The contract, which focuses on keeping more patients out of hospital will see a “return to the old-fashioned values of family doctors”, Health Secretary Jeremy Hunt has said.

The renegotiated terms will also mean GPs have a responsibility to “monitor” the effectiveness of out-of-hours services used by all their patients.

“I think this is what GPs really want,” Mr Hunt told BBC Breakfast. “They became GPs because they want to deliver personal care that really looks after their patients. They didn't want to do all this box-ticking and bureaucracy and target-chasing.”

Plans to make GPs earnings public have also been announced today, with a working group set to look at how the information can best be released from 2015.

Mr Hunt told The Times: “The public will know what salaries GPs are taking home for NHS work. This will give the Government more confidence to hand more funds to GPs in future.”

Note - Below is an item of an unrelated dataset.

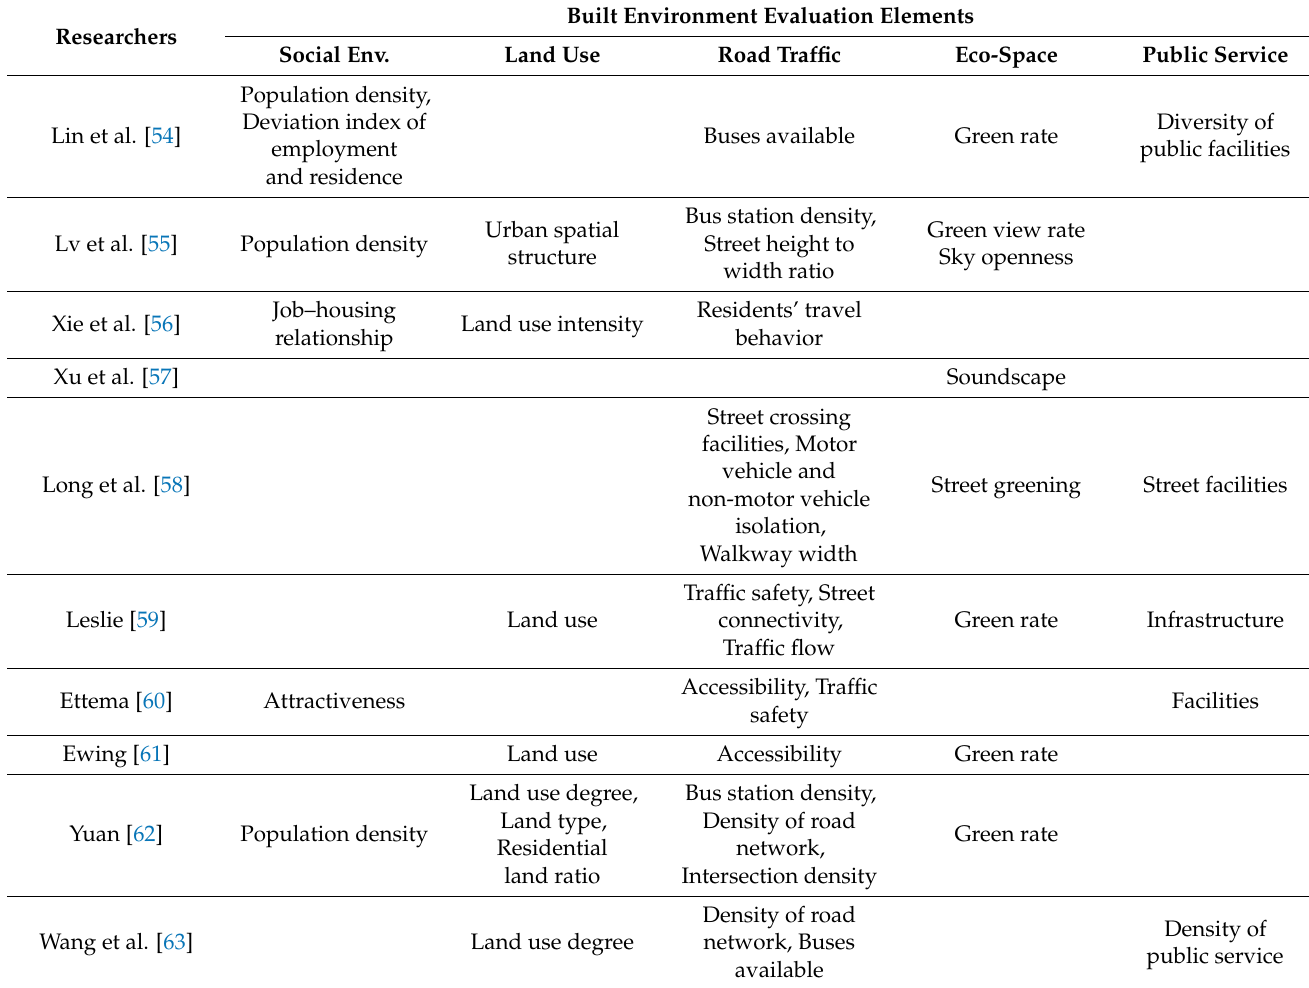
Table 1. Summary of previous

GPs had previously been accused of adding pressure to A&E wards by being handed the option of giving up responsibility for out-of-hours care by sacrificing £6,000 a year in salary in their 2004 contract.

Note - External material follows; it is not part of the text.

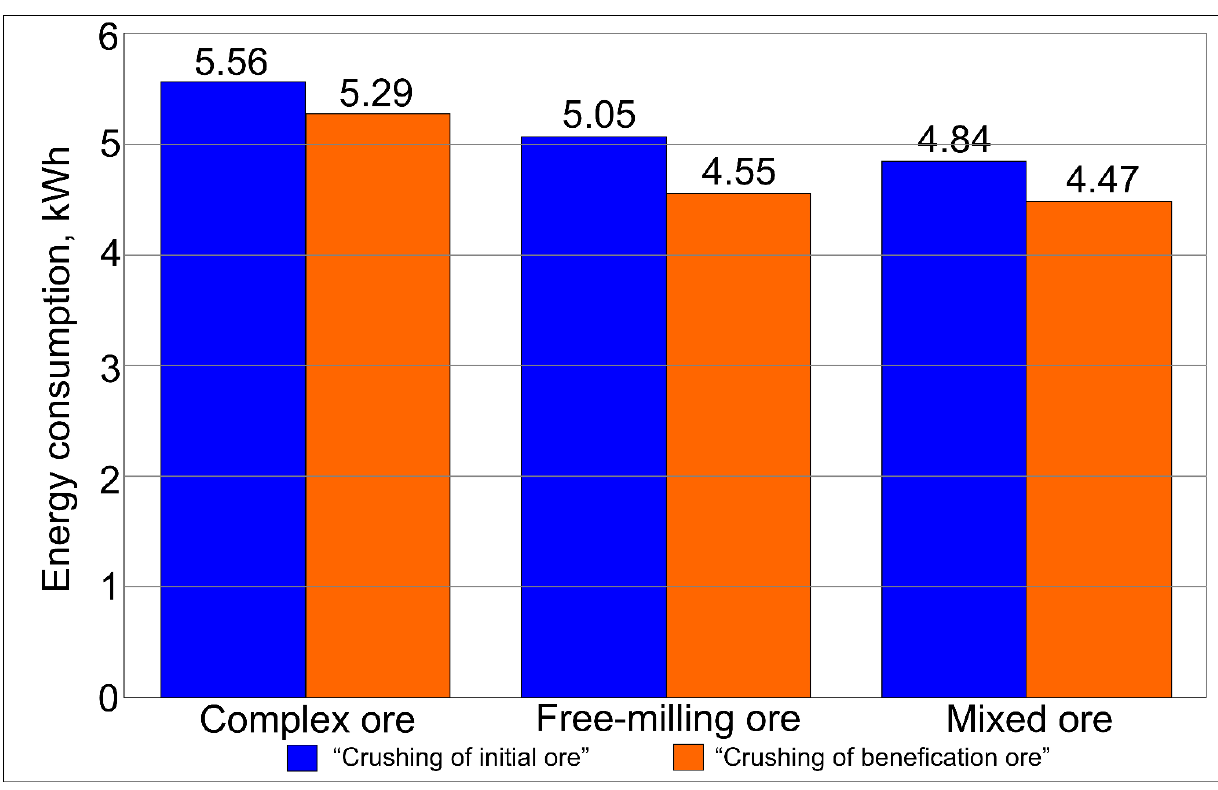
Figure 5. Histograms of energy consumption when crushing the sample material of the initial ore and the magnetic product separated during dry separation.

Mr Hunt said the new measures were the “first step in reversing” these “disastrous changes”.

“We can't do it all at once, it's a big, big change, but I think we need to start with these groups of people who are the most vulnerable,” he added.

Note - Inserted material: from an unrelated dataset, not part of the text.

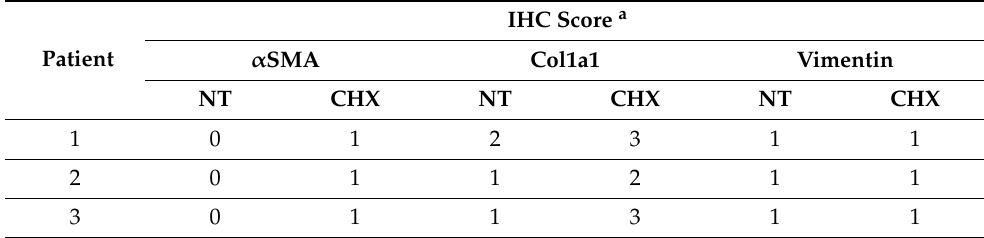
Table 1. Immunohistochemical scoring of staining intensity for α SMA, Col1a1, and vimentin.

There will be an “enhanced service” for patients with complex health needs aimed at avoiding unnecessarily admittance to hospital or A&E. Emergency care departments will have easier telephone access to GPs to decide whether or not a patient needs to be kept in.

New IT systems will be designed to improve the ability of patients to book appointments online and to access their summary medical record. Controversial proposals to digitise patient’s complete records have not been announced however.

Changes will see GPs freed from a number of “unnecessary targets and excessive paperwork”, according to the British Medical Association (BMA), which negotiated the changes with the Government.

Dr Chaand Nagpaul, chair of the BMA's GP committee, said the updated agreement would lead to benefits for patients.

“This will free up GPs to spend more time focusing on treating patients; mean that valuable resources will be reinvested in general practice to improve frontline care; and will encourage GPs to provide more personalised care for vulnerable patients at risk of hospital admission,” he said.

Dr Clare Gerada, chair of the Royal College of GPs, said: “This is welcome news for patients and for GPs as it will help us to get back to our real job of providing care where it is most needed, rather than more box-ticking.”

Shadow Health Secretary Andy Burnham said: “No amount of spin can hide the fact that David Cameron has made it harder to get a GP appointment. There is nothing in this new contract to correct that.”

“David Cameron cut Labour's scheme of evening and weekend opening and the guarantee of seeing a doctor within 48 hours. This announcement will not put an end to patients phoning the surgery at 9am and finding it impossible to get an appointment - many of whom, not happy with a phone consultation, will still turn to A&E.”